§ **What to work on**: Using the text on India's financial system, decide whether each statement agrees with it: (a) an IMF report holds that India's financial system must undergo deeper reforms; (b) NBFCs may accept demand deposits as traditional banks do; (c) private banks in India operate alongside public sector banks. Answer yes or no for each, quoting the words of the text that decide it.

India’s financial system has rapidly expanded over the years, led by the government’s reforms to keep up with the country’s fast-paced growth. The financial sector plays a crucial role in channelling domestic savings and foreign capital into productive investments, promoting economic and social stability. According to a report by the IMF, India’s financial system, which comprises banks, equity and bond markets, and other financial institutions, needs to undergo deeper reforms.

The report recommends that India should unleash its financial sector from government strictures to generate millions of jobs and achieve a high growth rate. The financial system will need to provide adequate services to the large population, including retail customers, SMEs, and large corporations. The report emphasizes that the financial sector’s deep linkages with other reforms, including broader monetary and fiscal policies, are essential to achieve real progress.

India’s financial system has made significant strides, with the stock market capitalization rising significantly and a vibrant private banking system coexisting with public sector banks. However, despite India’s favourable demographics and resources, the country needs to create significant population-wide savings and invest them efficiently to deliver returns and sustain growth.

The Modi-led government and the Reserve Bank of India have made strides in rapidly expanding financial inclusion and reducing transaction costs. However, India still faces challenges in creating an effective financial system, and it will require political capital to overcome these challenges. As India stands as a stable and growing zone amidst global political risks and turbulence, the country’s domestic financial savings will be essential to driving its growth.

Quote: “India has grown by leaps and bounds in recent years and is emerging as a major world economic power. The challenge now is to maintain this growth momentum and provide benefits as well as economic opportunities to a broad swath of the population.” – Eswar S. Prasad and Raghuram G. Rajan, IMF. 

Frequently asked questions

1. What are financial services?

Financial services encompass a broad range of economic activities provided by financial institutions and intermediaries. These services include banking, insurance, investment management, stock trading, credit and lending, and various other financial activities.

2. What types of financial institutions operate in India?

India has a diverse financial sector comprising commercial banks, cooperative banks, non-banking financial companies (NBFCs), insurance companies, mutual funds, stock exchanges, pension funds, and other financial intermediaries.

3. What role do banks play in the Indian financial system?

Banks play a crucial role in the Indian financial system by mobilizing savings, providing credit to businesses and individuals, facilitating transactions, offering investment and wealth management services, and promoting financial inclusion through various banking products and services.

4. What are NBFCs, and how do they differ from banks?

Non-Banking Financial Companies (NBFCs) are financial institutions that offer banking services such as loans, credit facilities, and investment products, but do not hold a banking license and cannot accept demand deposits like traditional banks. NBFCs play a significant role in providing credit to underserved sectors of the economy.

5. What is the role of insurance companies in India?

Insurance companies in India provide a range of insurance products, including life insurance, health insurance, motor insurance, and property insurance. They help individuals and businesses manage risks by offering financial protection against unforeseen events.

6. How are mutual funds significant in India's financial landscape?

Mutual funds pool money from investors and invest in a diversified portfolio of securities such as stocks, bonds, and other assets. They offer individuals an opportunity to invest in the financial markets with professional management and diversification benefits.

7. What is the significance of stock exchanges in India?

Stock exchanges such as the National Stock Exchange (NSE) and the Bombay Stock Exchange (BSE) facilitate the trading of securities such as stocks, bonds, and derivatives. They provide liquidity, price discovery, and a platform for companies to raise capital through initial public offerings (IPOs).

§ **Input data**:
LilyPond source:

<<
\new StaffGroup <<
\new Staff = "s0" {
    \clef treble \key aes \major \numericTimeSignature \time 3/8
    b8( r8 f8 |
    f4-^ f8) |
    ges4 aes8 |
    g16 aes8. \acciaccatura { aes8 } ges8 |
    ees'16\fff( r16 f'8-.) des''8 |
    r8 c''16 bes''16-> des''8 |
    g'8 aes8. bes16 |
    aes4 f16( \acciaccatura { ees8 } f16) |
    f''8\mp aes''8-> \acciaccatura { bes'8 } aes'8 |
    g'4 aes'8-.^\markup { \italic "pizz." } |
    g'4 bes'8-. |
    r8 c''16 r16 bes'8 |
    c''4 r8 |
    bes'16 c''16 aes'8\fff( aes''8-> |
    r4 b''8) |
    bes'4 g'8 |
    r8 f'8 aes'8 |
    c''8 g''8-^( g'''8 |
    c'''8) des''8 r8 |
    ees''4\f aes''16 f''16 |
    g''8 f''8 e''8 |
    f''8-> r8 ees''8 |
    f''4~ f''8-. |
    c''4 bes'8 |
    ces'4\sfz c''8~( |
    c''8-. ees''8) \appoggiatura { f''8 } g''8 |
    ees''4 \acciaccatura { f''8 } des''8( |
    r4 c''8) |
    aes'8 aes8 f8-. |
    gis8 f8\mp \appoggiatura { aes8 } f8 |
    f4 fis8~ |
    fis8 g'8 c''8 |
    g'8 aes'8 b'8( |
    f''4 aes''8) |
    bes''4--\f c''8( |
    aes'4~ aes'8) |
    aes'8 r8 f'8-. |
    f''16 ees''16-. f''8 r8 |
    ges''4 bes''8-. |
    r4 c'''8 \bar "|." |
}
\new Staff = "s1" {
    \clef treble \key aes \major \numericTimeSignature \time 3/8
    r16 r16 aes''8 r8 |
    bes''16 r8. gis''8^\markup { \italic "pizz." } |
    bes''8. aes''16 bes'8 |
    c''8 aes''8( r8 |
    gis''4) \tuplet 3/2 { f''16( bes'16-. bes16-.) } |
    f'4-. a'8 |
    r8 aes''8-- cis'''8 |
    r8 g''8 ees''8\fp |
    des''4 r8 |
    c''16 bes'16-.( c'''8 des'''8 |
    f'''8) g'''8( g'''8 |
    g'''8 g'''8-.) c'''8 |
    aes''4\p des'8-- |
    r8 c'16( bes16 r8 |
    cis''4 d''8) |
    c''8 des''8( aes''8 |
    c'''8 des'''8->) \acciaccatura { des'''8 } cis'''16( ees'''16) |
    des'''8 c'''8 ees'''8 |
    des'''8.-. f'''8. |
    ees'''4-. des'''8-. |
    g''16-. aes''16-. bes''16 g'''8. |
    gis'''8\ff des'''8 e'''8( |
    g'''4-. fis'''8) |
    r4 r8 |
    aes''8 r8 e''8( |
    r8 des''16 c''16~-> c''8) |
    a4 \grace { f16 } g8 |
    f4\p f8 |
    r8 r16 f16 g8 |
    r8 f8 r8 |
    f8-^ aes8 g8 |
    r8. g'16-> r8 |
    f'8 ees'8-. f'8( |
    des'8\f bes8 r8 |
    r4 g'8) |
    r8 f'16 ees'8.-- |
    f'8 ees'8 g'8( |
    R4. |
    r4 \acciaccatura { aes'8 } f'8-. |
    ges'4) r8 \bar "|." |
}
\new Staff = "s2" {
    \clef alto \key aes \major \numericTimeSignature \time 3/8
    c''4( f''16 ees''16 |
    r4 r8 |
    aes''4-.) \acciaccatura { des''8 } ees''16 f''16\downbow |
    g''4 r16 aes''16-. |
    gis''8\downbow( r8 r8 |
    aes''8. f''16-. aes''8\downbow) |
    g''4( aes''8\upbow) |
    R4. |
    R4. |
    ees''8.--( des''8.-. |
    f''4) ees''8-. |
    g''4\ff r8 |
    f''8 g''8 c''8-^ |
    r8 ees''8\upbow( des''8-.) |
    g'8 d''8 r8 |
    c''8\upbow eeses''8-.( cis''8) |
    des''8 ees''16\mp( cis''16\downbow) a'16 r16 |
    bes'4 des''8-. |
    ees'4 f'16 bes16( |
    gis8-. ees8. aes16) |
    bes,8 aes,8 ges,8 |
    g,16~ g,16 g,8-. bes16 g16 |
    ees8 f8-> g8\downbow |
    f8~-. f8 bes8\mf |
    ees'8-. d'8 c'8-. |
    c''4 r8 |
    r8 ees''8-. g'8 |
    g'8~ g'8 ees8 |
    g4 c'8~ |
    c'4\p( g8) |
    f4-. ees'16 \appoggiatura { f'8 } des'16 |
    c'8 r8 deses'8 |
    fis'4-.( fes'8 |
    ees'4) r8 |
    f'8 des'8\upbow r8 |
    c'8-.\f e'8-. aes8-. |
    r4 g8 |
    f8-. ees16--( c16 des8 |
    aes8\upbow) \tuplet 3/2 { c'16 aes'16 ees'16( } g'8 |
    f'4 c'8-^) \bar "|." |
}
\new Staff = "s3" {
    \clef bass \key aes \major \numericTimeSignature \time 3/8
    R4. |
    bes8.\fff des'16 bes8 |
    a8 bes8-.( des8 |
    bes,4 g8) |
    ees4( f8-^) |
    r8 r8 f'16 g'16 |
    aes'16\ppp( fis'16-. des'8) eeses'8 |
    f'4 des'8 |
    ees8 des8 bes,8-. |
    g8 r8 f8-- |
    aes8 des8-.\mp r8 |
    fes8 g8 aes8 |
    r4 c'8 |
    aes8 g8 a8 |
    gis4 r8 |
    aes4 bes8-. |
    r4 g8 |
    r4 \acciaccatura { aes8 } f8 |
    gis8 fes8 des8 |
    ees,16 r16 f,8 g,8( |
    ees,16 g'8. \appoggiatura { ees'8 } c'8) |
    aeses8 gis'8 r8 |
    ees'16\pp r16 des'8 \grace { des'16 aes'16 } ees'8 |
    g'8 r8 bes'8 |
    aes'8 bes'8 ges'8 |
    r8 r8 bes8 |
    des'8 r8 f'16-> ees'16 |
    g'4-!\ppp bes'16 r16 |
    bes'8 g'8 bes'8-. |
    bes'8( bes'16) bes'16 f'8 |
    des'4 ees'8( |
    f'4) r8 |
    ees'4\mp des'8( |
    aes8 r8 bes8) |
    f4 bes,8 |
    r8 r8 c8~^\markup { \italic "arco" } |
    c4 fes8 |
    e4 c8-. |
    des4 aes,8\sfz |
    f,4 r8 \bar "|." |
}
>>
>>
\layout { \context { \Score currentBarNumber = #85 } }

§ **Response to the exercise**:
(a) Yes: "needs to undergo deeper reforms"
(b) No: "cannot accept demand deposits like traditional banks"
(c) Yes: "a vibrant private banking system coexisting with public sector banks"